### REQUIRED WORK
Reproduce the listing below word for word, but omit the pictures.
===== DATASET RECORDS
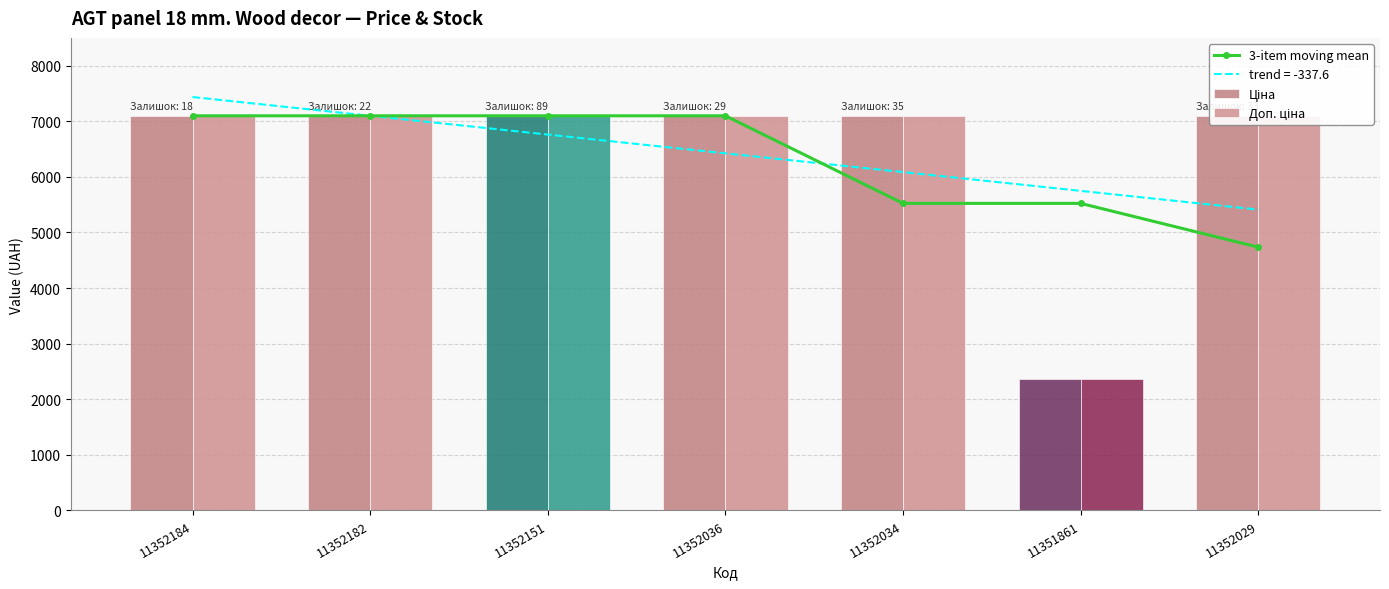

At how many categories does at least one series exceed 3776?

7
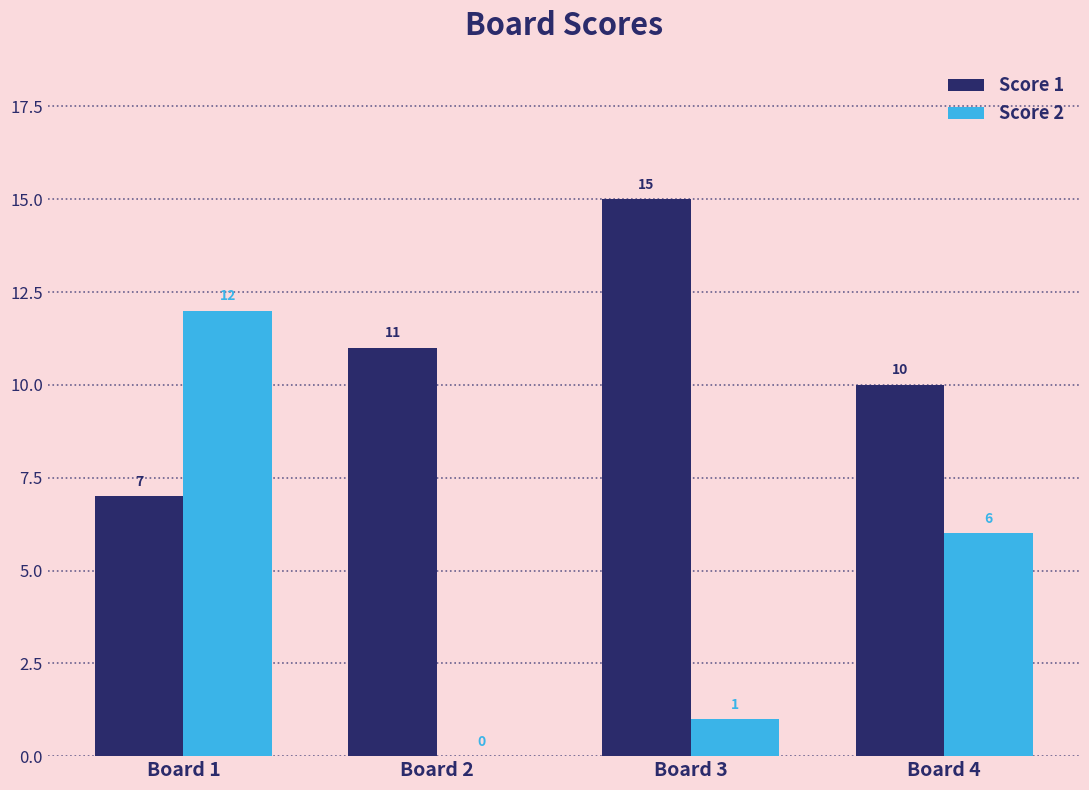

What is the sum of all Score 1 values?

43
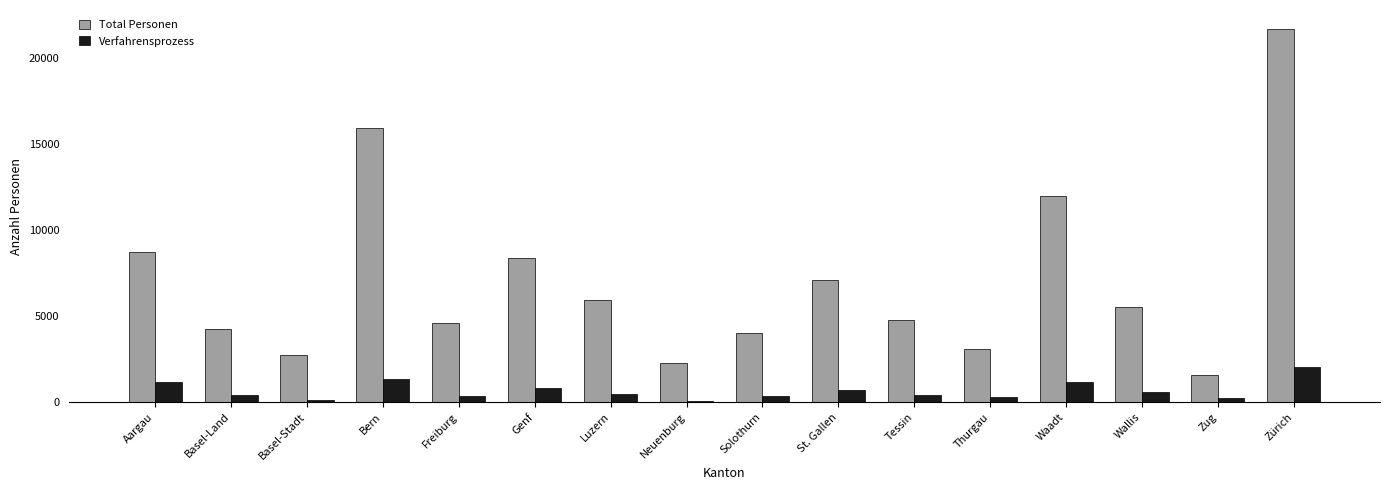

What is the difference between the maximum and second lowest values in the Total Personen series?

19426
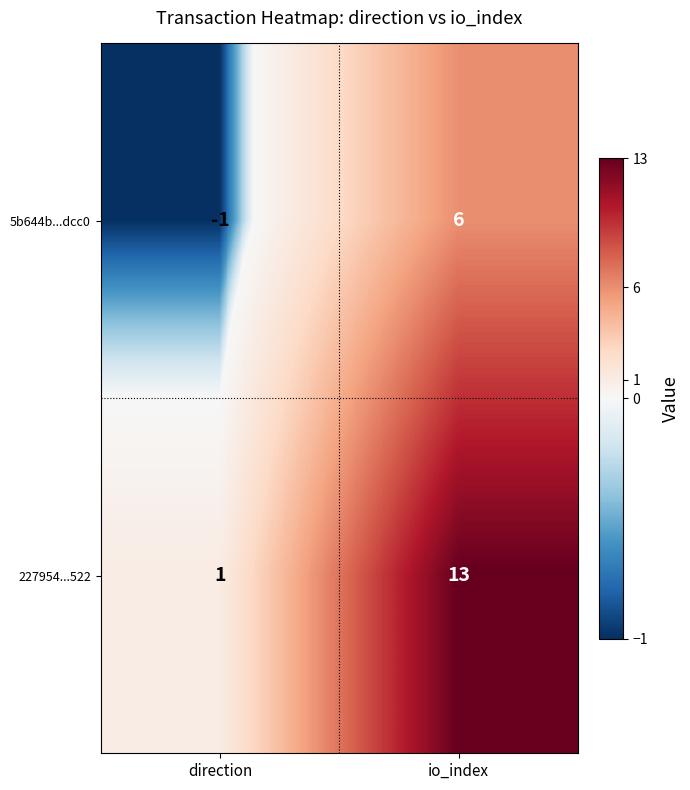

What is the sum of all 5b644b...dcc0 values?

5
==========
### TASK SOLUTION
At how many categories does at least one series exceed 3776?

7

What is the sum of all Score 1 values?

43

What is the difference between the maximum and second lowest values in the Total Personen series?

19426

What is the sum of all 5b644b...dcc0 values?

5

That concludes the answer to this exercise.